ASSIGNMENT ::
Can you rewrite the data below, beginning at the line that has "СВЕРХТЕКУЧЕЙ ЖИДКОСТИ" and stopping after the last line of the data, with every "ZhETF" replaced by "JETP" and nothing else changed?

EXERCISE DATA ::
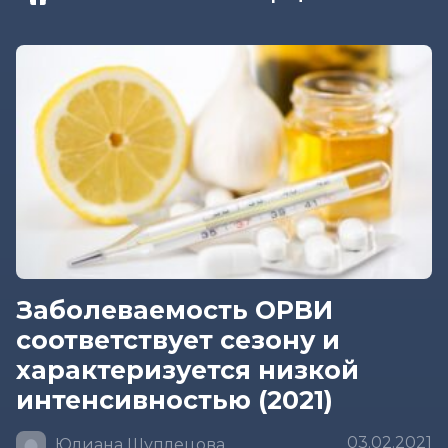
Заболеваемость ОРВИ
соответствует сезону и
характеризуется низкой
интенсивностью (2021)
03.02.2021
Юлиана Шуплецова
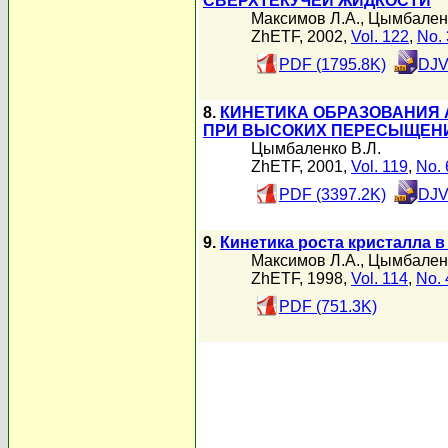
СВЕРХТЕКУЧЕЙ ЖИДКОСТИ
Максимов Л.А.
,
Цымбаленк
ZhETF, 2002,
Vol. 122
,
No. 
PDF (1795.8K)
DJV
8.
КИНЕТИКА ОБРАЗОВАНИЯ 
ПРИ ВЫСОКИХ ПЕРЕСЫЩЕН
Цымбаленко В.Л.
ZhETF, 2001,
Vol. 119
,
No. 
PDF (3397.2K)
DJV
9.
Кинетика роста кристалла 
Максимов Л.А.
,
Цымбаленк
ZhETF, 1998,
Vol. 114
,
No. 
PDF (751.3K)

WRITTEN RESPONSE ::
СВЕРХТЕКУЧЕЙ ЖИДКОСТИ
Максимов Л.А.
,
Цымбаленк
JETP, 2002,
Vol. 122
,
No. 
PDF (1795.8K)
DJV
8.
КИНЕТИКА ОБРАЗОВАНИЯ 
ПРИ ВЫСОКИХ ПЕРЕСЫЩЕН
Цымбаленко В.Л.
JETP, 2001,
Vol. 119
,
No. 
PDF (3397.2K)
DJV
9.
Кинетика роста кристалла 
Максимов Л.А.
,
Цымбаленк
JETP, 1998,
Vol. 114
,
No. 
PDF (751.3K)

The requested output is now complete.